═════ Input data ═════

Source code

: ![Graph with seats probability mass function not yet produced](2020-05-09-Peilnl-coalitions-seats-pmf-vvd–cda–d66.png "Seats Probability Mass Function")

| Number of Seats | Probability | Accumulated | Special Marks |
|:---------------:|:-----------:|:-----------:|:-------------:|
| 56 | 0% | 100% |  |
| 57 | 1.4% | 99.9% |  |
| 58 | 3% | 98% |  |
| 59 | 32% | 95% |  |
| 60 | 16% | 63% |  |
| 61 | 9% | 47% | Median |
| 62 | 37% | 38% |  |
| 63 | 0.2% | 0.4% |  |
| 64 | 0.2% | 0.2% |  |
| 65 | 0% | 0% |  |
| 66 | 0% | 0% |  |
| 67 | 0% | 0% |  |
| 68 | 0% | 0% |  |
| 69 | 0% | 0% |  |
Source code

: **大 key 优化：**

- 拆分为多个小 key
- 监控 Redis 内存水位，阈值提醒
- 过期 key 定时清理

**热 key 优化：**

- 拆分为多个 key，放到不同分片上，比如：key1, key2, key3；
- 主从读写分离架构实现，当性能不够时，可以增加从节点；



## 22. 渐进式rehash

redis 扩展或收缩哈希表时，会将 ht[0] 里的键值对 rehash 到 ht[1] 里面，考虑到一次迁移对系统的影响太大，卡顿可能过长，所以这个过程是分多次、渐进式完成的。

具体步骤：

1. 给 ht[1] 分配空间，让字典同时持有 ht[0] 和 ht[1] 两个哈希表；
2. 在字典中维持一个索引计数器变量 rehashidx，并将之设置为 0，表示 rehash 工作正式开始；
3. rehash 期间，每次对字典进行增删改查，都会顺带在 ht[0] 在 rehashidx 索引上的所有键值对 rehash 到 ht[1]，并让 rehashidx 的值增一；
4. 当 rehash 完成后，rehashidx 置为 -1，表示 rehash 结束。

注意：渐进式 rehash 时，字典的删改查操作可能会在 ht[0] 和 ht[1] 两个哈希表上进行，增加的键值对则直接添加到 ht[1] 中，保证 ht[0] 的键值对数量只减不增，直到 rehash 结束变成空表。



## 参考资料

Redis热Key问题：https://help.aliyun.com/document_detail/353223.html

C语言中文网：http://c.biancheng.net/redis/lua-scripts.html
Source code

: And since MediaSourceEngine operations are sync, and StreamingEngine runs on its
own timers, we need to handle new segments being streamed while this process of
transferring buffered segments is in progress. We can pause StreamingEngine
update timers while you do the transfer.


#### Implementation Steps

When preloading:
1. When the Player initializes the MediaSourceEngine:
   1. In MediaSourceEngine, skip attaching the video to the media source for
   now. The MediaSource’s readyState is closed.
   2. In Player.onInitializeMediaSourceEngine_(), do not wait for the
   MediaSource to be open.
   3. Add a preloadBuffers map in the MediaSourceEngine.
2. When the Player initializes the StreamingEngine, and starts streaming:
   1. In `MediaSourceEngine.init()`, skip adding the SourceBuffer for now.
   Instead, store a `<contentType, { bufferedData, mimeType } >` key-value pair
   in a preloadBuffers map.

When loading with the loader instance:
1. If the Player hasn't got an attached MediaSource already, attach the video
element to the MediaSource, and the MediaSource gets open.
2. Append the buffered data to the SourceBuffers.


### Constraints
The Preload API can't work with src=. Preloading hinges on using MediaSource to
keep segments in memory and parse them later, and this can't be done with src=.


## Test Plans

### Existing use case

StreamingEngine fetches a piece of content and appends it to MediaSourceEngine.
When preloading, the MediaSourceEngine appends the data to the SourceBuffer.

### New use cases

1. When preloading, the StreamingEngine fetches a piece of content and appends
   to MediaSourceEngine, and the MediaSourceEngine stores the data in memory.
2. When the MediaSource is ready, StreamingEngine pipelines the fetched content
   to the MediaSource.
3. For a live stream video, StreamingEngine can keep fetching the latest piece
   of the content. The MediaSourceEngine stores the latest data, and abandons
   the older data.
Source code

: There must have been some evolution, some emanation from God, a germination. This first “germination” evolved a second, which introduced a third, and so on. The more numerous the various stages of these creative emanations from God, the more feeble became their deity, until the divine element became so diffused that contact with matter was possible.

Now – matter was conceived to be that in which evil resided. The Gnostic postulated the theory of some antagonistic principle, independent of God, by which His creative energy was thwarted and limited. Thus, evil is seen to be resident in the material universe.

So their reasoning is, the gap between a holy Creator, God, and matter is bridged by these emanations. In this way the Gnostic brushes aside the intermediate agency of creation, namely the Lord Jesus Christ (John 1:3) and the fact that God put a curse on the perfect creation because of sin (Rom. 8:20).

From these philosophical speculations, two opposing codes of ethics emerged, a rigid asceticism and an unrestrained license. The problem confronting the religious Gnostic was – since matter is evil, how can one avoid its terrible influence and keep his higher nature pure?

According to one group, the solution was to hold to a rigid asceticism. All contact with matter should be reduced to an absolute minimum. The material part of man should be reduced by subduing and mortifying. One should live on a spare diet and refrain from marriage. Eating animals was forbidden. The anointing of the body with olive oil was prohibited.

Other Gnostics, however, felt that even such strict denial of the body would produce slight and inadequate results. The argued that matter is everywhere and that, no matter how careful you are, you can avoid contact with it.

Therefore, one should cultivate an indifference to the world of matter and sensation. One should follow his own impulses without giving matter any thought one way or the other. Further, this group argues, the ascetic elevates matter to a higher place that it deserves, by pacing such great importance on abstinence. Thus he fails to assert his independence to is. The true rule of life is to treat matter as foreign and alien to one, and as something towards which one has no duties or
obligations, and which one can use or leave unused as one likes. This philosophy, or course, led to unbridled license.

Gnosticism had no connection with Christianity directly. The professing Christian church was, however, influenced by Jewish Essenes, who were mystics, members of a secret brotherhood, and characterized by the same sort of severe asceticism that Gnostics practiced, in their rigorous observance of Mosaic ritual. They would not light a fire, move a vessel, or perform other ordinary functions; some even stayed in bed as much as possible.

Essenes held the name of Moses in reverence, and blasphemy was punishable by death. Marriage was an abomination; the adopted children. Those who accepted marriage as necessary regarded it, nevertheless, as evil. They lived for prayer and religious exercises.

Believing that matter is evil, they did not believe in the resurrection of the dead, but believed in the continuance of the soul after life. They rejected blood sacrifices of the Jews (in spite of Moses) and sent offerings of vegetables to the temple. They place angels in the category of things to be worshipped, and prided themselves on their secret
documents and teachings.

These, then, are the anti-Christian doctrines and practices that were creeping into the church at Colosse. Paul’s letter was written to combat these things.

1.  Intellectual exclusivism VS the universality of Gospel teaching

═════

● **What to work on**
Starting with the line containing "1. When preloading, the" and going on through the line containing "the older data.", rewrite these lines with "StreamingEngine" replaced by "StreamingController", leaving everything else unchanged.

● **Exercise solution**
1. When preloading, the StreamingController fetches a piece of content and appends
   to MediaSourceEngine, and the MediaSourceEngine stores the data in memory.
2. When the MediaSource is ready, StreamingController pipelines the fetched content
   to the MediaSource.
3. For a live stream video, StreamingController can keep fetching the latest piece
   of the content. The MediaSourceEngine stores the latest data, and abandons
   the older data.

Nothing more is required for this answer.